While he couldn’t talk to me about the upcoming AWS-3 and 2,500Mhz spectrum auctions, both of which SaskTel has committed to, as carriers are subject to anti-collusion regulations, Styles says that despite owning 50% of the usable airwaves in Saskatchewan, SaskTel still needs more. “We have enough spectrum right now,” he tells me, “but our competitors are holding on to spectrum that they should be forced to use,” referring to airwaves given to incumbents like Rogers and Bell by the government back in the 90’s.

More recent spectrum auctions contain clauses that force bidders to deploy winning spectrum to a percentage of the population in each region by a certain date, but Styles believes Industry Canada needs to be more stringent with those rules. “It hurts consumers when spectrum is just sitting there. By the end of this year, we’ll have deployed most of our most recent winnings,” referring to the 700Mhz auction that SaskTel was largely shut out of.


Results of 2014’s 700Mhz spectrum auction


SaskTel, like MTS, was limited to purchasing just a single block of spectrum during last year’s 700Mhz auction despite limits on the amount that incumbents like Bell, Rogers and TELUS could obtain. Bell, which has a joint network with TELUS across the country, and with SaskTel in its home province, is now required to deploy a portion of its winnings within 10 years, but Industry Canada declined SaskTel’s proposal to institute a “use it or share it” policy to the winners.

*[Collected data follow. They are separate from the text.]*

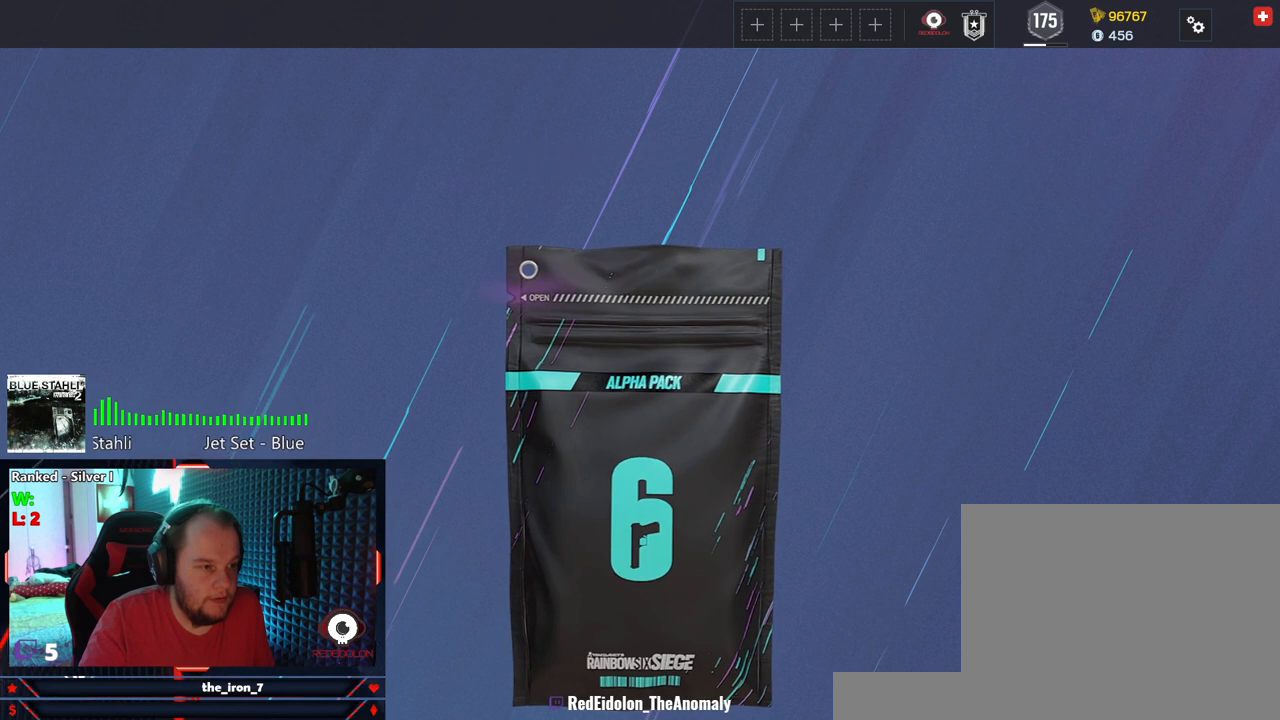
{"keys": [], "mouse": ["left"], "events": []}
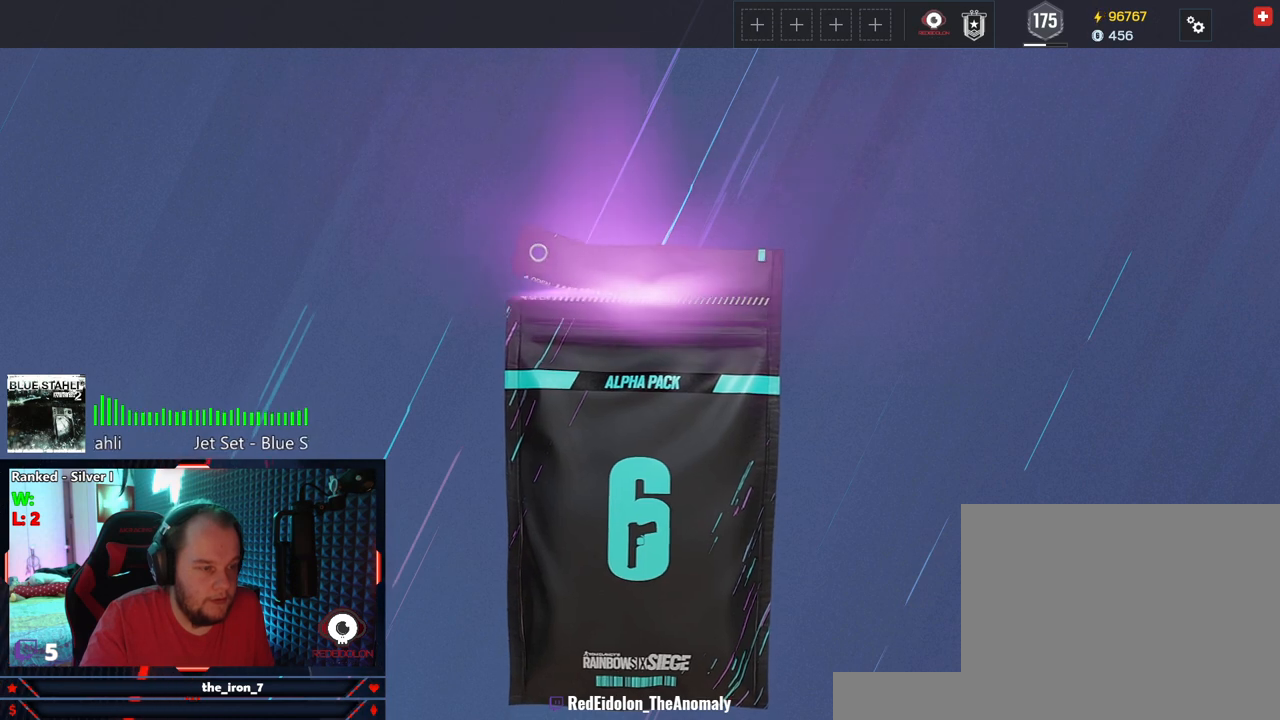
{"keys": [], "mouse": ["left"], "events": []}
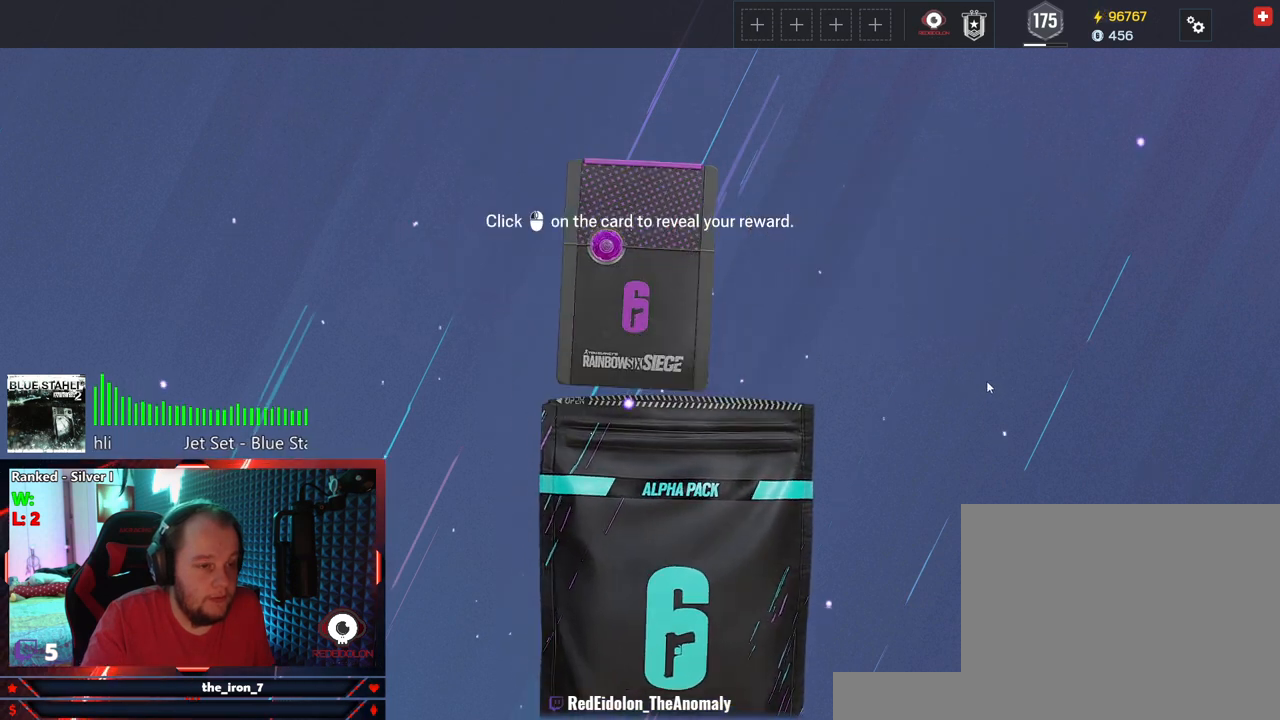
{"keys": [], "mouse": [], "events": [[125, "mouse_left", "up"]]}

Styles also reflects on a decision by IC to make mandatory the ability for all carriers to roam at reasonable rates on any domestic network. While such a move was meant to ease the burden for new entrants like WIND and Mobilicity, making it less expensive for their customers to roam on established networks like Rogers and Bell, the decision had a disastrous impact to SaskTel’s bottom line.

“We lost around 90% of our roaming revenue,” says Styles, highlighting the precarious position of regional carriers that have well-established networks and high market shares in narrow slivers of the country. SaskTel appealed to the CRTC after its decision on domestic roaming to make an exception for itself and MTS, another regional incumbent in a similar situation, saying that the abrogation of exclusivity deals would adversely impact its roaming revenues, forcing it to give richer companies like Rogers access to its network for peanuts.

“The price difference between… Saskatchewan and… Alberta is between 30 and 50 percent. Why is that?”

SaskTel says that its wireless business is still growing, though its ascent in 2015 will be more measured than the previous year. The company intends to begin Voice Over LTE (VoLTE) testing in early 2016, and will roll out Advanced LTE — the ability to combine two downlink channels for increased bandwidth — in the same timeframe.

Such modest goals underwrite a quiet champion of Canadian telecom, an example of a Crown corporation operated with the leanness of a profit-seeking enterprise, and the generous pension policy of a government body. Its success also highlights a key disparity between provinces like Manitoba and Saskatchewan, where the Big Three carriers don’t hold an iron grip, and those in which they do, like Ontario and Alberta.

If WIND Mobile manages to obtain enough spectrum, and raise enough capital, to successfully compete with Rogers, TELUS and Bell in the provinces it operates, will prices lower accordingly? It’s unlikely things will play out in the same way — SaskTel has fewer subscribers overall than WIND — but there is clearly plenty of room between the heightened plan prices in Canada’s largest cities and the margin floor decried by Canada’s largest carriers.

An original version of this article said that SaskTel’s TDD LTE rollout was the first in North America. Other companies, such as Northern Ontario-based Xplornet, rolled out a similar fixed LTE solution in mid-2014.